The 2016 Breakthrough Prize in Fundamental Physics has been awarded to five international, collaborative experiments for their fundamental discovery and exploration of neutrino oscillations. The five teams have 1,377 researchers between them (mostly physicists), including four researchers based at the Portuguese FCT-funded research centre LIP – Laboratory for Instrumentation and Experimental Particle Physics. All members will share in the recognition of the award, and in the $3 million (€2.79 million) prize.

According to a press release on the prize, the research carried out by the five teams “reveals a new frontier beyond, and possibly far beyond, the standard model of particle physics”. This is because, together, these experiments have contributed to show that neutrinos have the ability to change identity as they travel, either from the sun to the detectors on Earth, or in particle accelerators, built to unravel the nature and behavior of these particles. These discoveries led to the far-reaching conclusion that, contrary to prevailing thought, neutrinos do have mass, however small. This posed a challenge to the standard model of particle physics, as it requires neutrinos to be massless. 

The new observations have opened up a whole new field of experiments, at the frontier between particle physics and cosmology that may help physicists understand nature’s most elusive elementary particles. After photons, the particles of light, neutrinos are the most numerous in the entire cosmos – the Earth is constantly bombarded by them. Hardly anything can stop them passing – thousands of billions of neutrinos stream through our bodies each second.

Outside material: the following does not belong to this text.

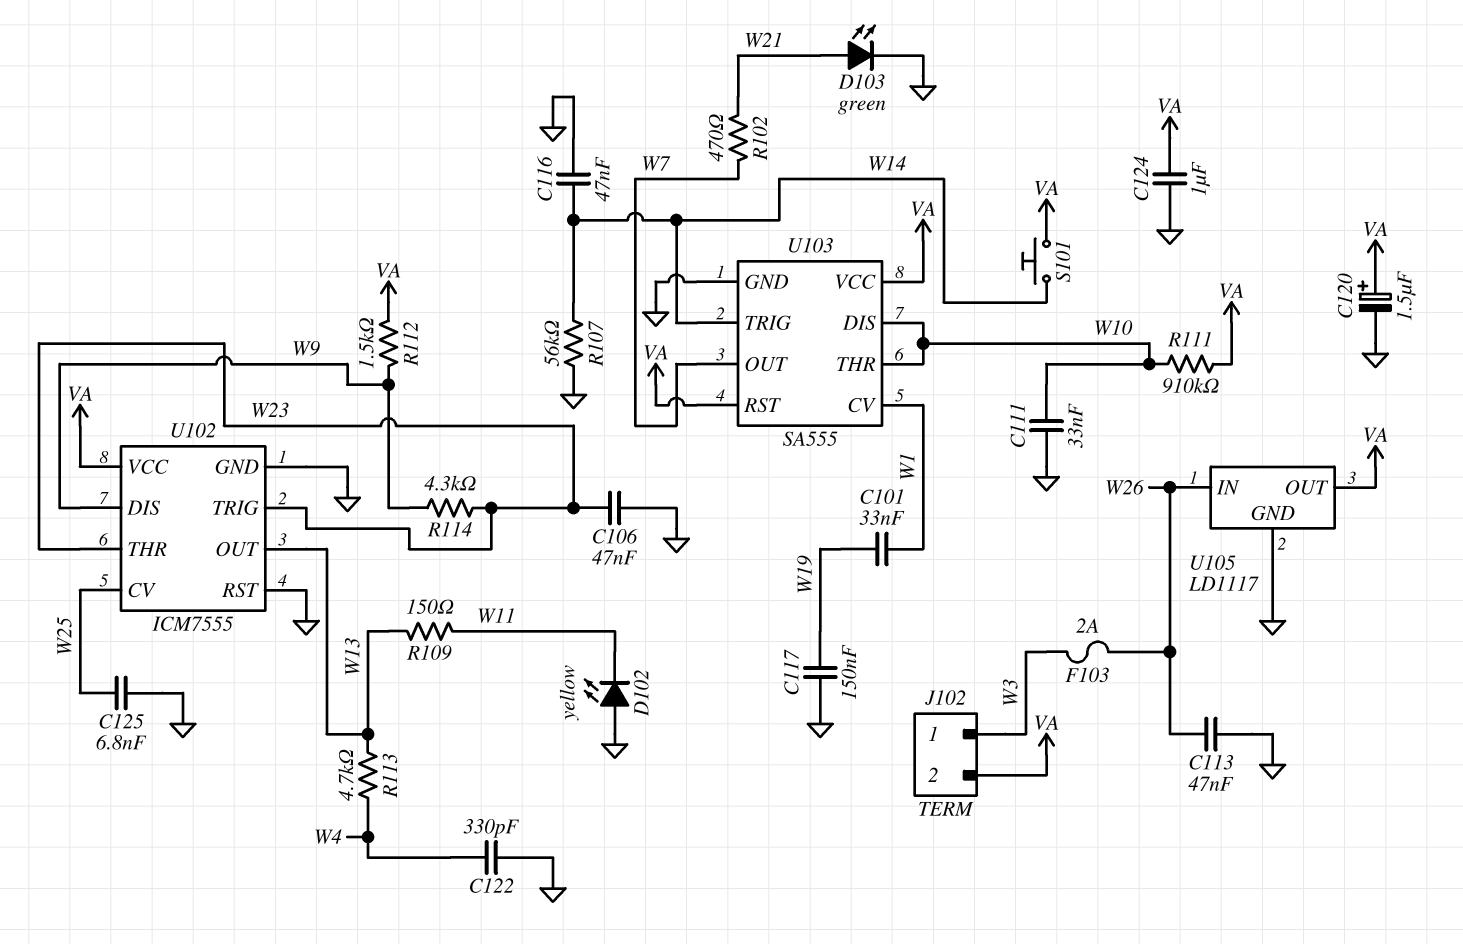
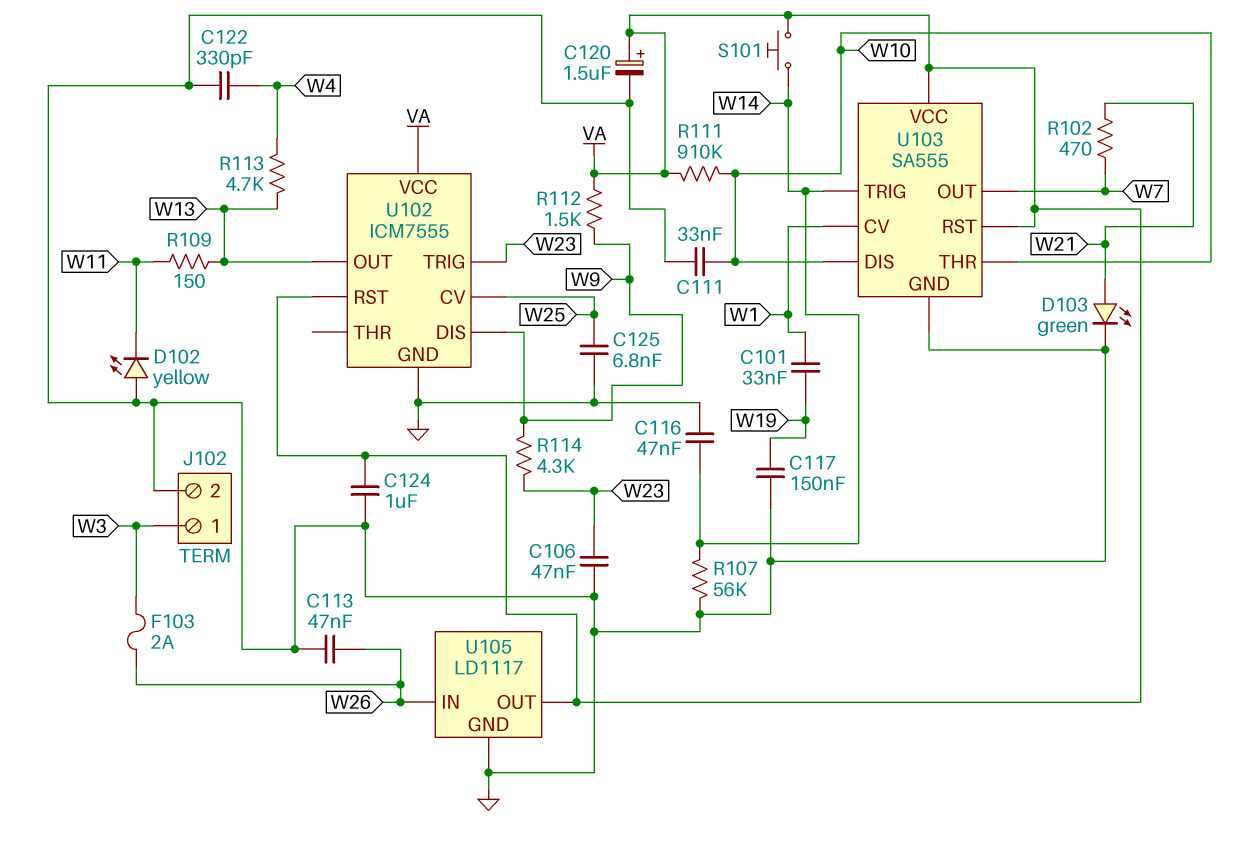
J102 pin 2: VA -> GND
U102 pin RST: GND -> VA
U102 pin THR: W23 -> none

Indeed, the 2015 Nobel Prize in Physics was awarded to Takaaki Kajita and Arthur McDonald for the discovery of neutrino oscillations. These scientists are the leaders of the SuperKamiokande Collaboration (Japan) and SNO – Sudbury Neutrino Observatory (Canada) experiments, two of the five awarded the Breakthrough Prize. The other three experiments are the Daya Bay Reactor Neutrino Experiment (China and USA), the KamLAND Collaboration (Japan) and the K2K (KEK to Kamioka) and T2K (Tokai to Kamioka) Long Baseline Neutrino Oscillation Experiments (Japan).

LIP scientists José Maneira, Nuno Barros and Gersende Prior worked on the SNO experiment (lead by Nobel laureate Arthut McDonald). Sofia Andrigna, was a member of the K2K and T2K team. All four are now involved in the follow-up experiment to SNO – SNO+ – which will continue to neutrinos from the Sun.

José Maneira

Sofia Andringa

The Breakthrough Prizes were founded by Sergey Brin (Google), Anne Wojcicki (23and Me), Mark Zuckerberg and Priscilla Chan (Facebook), Yuri and Julia Milner, and Jack Ma and Cathy Zhang. They “honour important, primarily recent, achievements in the categories of Fundamental Physics, Life Sciences and Mathematics”. In 2016, for the 3rd edition, the Breakthrough Prizes awarded a total of $22 million (€19.5 million) to the three main categories, to the new Breakthrough Junior Challenge (for 13 to 18 year olds who produced short videos communicating big ideas in the life sciences, maths and physics) and to five New Horizons prizes (recognising the achievements of young scientists).